Data ::
________

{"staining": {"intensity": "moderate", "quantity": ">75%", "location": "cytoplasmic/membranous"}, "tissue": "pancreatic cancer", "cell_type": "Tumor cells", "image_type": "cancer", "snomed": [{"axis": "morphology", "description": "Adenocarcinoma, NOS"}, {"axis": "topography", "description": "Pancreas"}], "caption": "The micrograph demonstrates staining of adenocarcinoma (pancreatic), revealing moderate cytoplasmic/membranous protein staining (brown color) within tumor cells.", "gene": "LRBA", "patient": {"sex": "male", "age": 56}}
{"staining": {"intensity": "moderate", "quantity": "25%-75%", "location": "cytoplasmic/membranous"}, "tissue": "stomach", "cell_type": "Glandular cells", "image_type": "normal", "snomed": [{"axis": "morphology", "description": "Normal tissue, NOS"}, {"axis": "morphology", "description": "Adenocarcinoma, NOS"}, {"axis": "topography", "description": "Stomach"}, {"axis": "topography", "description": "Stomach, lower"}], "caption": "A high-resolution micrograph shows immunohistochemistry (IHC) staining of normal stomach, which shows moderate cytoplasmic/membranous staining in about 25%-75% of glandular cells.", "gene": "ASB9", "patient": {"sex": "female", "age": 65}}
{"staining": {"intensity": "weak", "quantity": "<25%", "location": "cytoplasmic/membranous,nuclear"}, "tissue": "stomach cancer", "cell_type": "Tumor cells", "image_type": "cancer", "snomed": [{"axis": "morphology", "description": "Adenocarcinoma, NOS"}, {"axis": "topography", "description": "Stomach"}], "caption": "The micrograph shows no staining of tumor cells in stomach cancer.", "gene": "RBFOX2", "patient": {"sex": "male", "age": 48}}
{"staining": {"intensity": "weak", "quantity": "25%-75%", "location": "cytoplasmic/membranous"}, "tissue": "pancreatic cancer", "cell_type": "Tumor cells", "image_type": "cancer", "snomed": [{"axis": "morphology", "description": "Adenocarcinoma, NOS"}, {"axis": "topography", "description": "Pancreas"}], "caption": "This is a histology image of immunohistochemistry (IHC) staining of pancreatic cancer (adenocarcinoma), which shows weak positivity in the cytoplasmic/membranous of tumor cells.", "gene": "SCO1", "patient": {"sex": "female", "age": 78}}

________

Assigned task :: All of the data above needs to be set down again exactly. Include every line.

Answer space ::
{"staining": {"intensity": "moderate", "quantity": ">75%", "location": "cytoplasmic/membranous"}, "tissue": "pancreatic cancer", "cell_type": "Tumor cells", "image_type": "cancer", "snomed": [{"axis": "morphology", "description": "Adenocarcinoma, NOS"}, {"axis": "topography", "description": "Pancreas"}], "caption": "The micrograph demonstrates staining of adenocarcinoma (pancreatic), revealing moderate cytoplasmic/membranous protein staining (brown color) within tumor cells.", "gene": "LRBA", "patient": {"sex": "male", "age": 56}}
{"staining": {"intensity": "moderate", "quantity": "25%-75%", "location": "cytoplasmic/membranous"}, "tissue": "stomach", "cell_type": "Glandular cells", "image_type": "normal", "snomed": [{"axis": "morphology", "description": "Normal tissue, NOS"}, {"axis": "morphology", "description": "Adenocarcinoma, NOS"}, {"axis": "topography", "description": "Stomach"}, {"axis": "topography", "description": "Stomach, lower"}], "caption": "A high-resolution micrograph shows immunohistochemistry (IHC) staining of normal stomach, which shows moderate cytoplasmic/membranous staining in about 25%-75% of glandular cells.", "gene": "ASB9", "patient": {"sex": "female", "age": 65}}
{"staining": {"intensity": "weak", "quantity": "<25%", "location": "cytoplasmic/membranous,nuclear"}, "tissue": "stomach cancer", "cell_type": "Tumor cells", "image_type": "cancer", "snomed": [{"axis": "morphology", "description": "Adenocarcinoma, NOS"}, {"axis": "topography", "description": "Stomach"}], "caption": "The micrograph shows no staining of tumor cells in stomach cancer.", "gene": "RBFOX2", "patient": {"sex": "male", "age": 48}}
{"staining": {"intensity": "weak", "quantity": "25%-75%", "location": "cytoplasmic/membranous"}, "tissue": "pancreatic cancer", "cell_type": "Tumor cells", "image_type": "cancer", "snomed": [{"axis": "morphology", "description": "Adenocarcinoma, NOS"}, {"axis": "topography", "description": "Pancreas"}], "caption": "This is a histology image of immunohistochemistry (IHC) staining of pancreatic cancer (adenocarcinoma), which shows weak positivity in the cytoplasmic/membranous of tumor cells.", "gene": "SCO1", "patient": {"sex": "female", "age": 78}}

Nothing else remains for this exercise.